Over the last decade, the dramatic rise in ERCD has underscored the importance of offering appropriate candidates a TOL, given most of these women will go on to deliver successfully. Recommendations for VBAC have been based on numerous large observational studies, since no randomized controlled trial has compared the neonatal outcomes of VBAC and ERCD. We are therefore left with current data to guide our risk assessments and counsel potential patients. When presenting the option of a TOL to women, the uncommon but increased risk of perinatal death and birth asphyxia in women who undergo a TOL needs to be evaluated with consideration of the more frequent but less serious neonatal risks associated with ERCD. These include increased respiratory morbidity, hospital costs and length of stay in neonates who undergo ERCD. While the majority of women who undergo a TOL will be successful, women who fail VBAC are at higher risk of birth injury, need for resuscitation and sepsis. Better prediction of those women who will fail VBAC may lead to more careful selection of candidates for a TOL and improved perinatal outcomes. Personnel able to rapidly intervene in cases of failed VBAC requiring emergent cesarean should be available, given the benefit of prompt intervention on neonatal morbidity.
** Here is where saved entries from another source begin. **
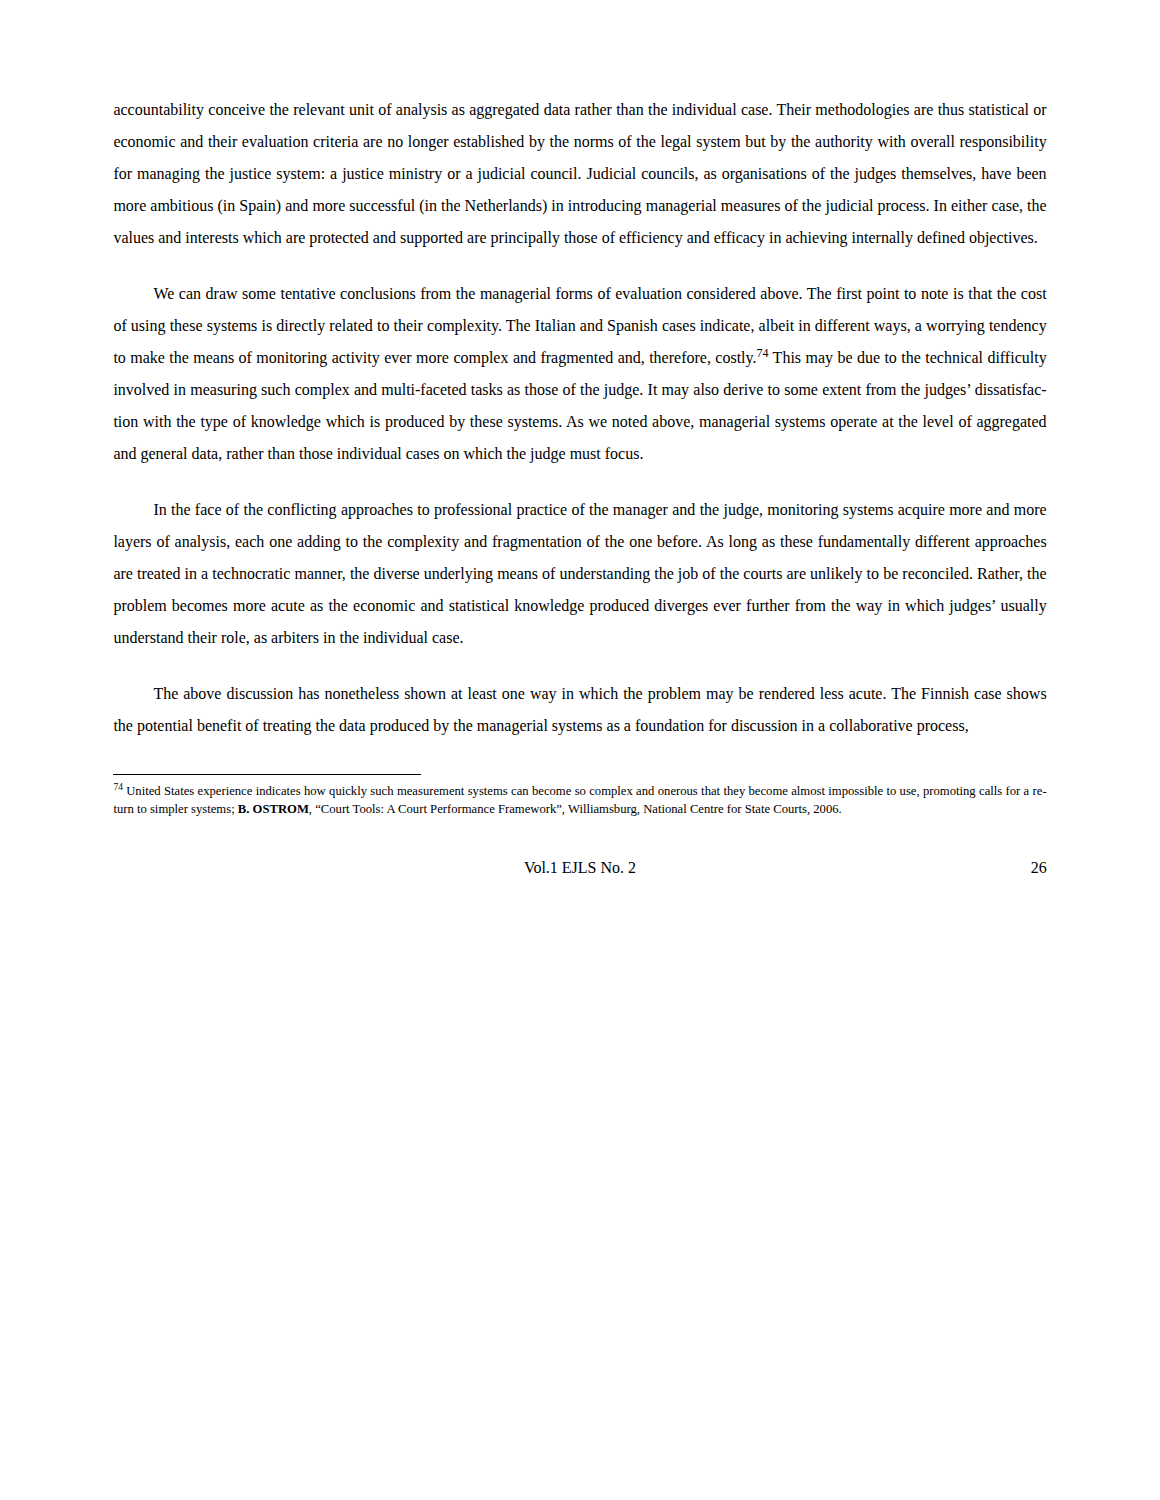accountability conceive the relevant unit of analysis as aggregated data rather than the individual case. Their methodologies are thus statistical or economic and their evaluation criteria are no longer established by the norms of the legal system but by the authority with overall responsibility for managing the justice system: a justice ministry or a judicial council. Judicial councils, as organisations of the judges themselves, have been more ambitious (in Spain) and more successful (in the Netherlands) in introducing managerial measures of the judicial process. In either case, the values and interests which are protected and supported are principally those of efficiency and efficacy in achieving internally defined objectives.
We can draw some tentative conclusions from the managerial forms of evaluation considered above. The first point to note is that the cost of using these systems is directly related to their complexity. The Italian and Spanish cases indicate, albeit in different ways, a worrying tendency to make the means of monitoring activity ever more complex and fragmented and, therefore, costly.74 This may be due to the technical difficulty involved in measuring such complex and multi-faceted tasks as those of the judge. It may also derive to some extent from the judges’ dissatisfaction with the type of knowledge which is produced by these systems. As we noted above, managerial systems operate at the level of aggregated and general data, rather than those individual cases on which the judge must focus.
In the face of the conflicting approaches to professional practice of the manager and the judge, monitoring systems acquire more and more layers of analysis, each one adding to the complexity and fragmentation of the one before. As long as these fundamentally different approaches are treated in a technocratic manner, the diverse underlying means of understanding the job of the courts are unlikely to be reconciled. Rather, the problem becomes more acute as the economic and statistical knowledge produced diverges ever further from the way in which judges’ usually understand their role, as arbiters in the individual case.
The above discussion has nonetheless shown at least one way in which the problem may be rendered less acute. The Finnish case shows the potential benefit of treating the data produced by the managerial systems as a foundation for discussion in a collaborative process,
74 United States experience indicates how quickly such measurement systems can become so complex and onerous that they become almost impossible to use, promoting calls for a return to simpler systems; B. OSTROM, “Court Tools: A Court Performance Framework”, Williamsburg, National Centre for State Courts, 2006.
Vol.1 EJLS No. 2 26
Further studies are needed to help clarify the short-term risks of VBAC and better guide physicians and patients who are presented with the choice of an attempted VBAC or ERCD. Future studies will also need to assess interventions with the promise of improving neonatal outcome after ERCD. One such intervention is the use of antenatal steroids prior to an ERCD. While studies such as the one by Stuchfield and colleagues suggest a reduction in NICU admissions and risk of neonatal respiratory distress with a relatively small number needed to treat, practitioners await further proof of the concept as well as long term outcome data before exposing a large number of women and their unborn fetuses to yet another intervention! Meanwhile, since normal spontaneous vaginal birth in women with no prior history of CD continues to have the best overall outcome, efforts continue to bring back the rates of primary CD to a level which would yield the best outcomes for a mother and her baby.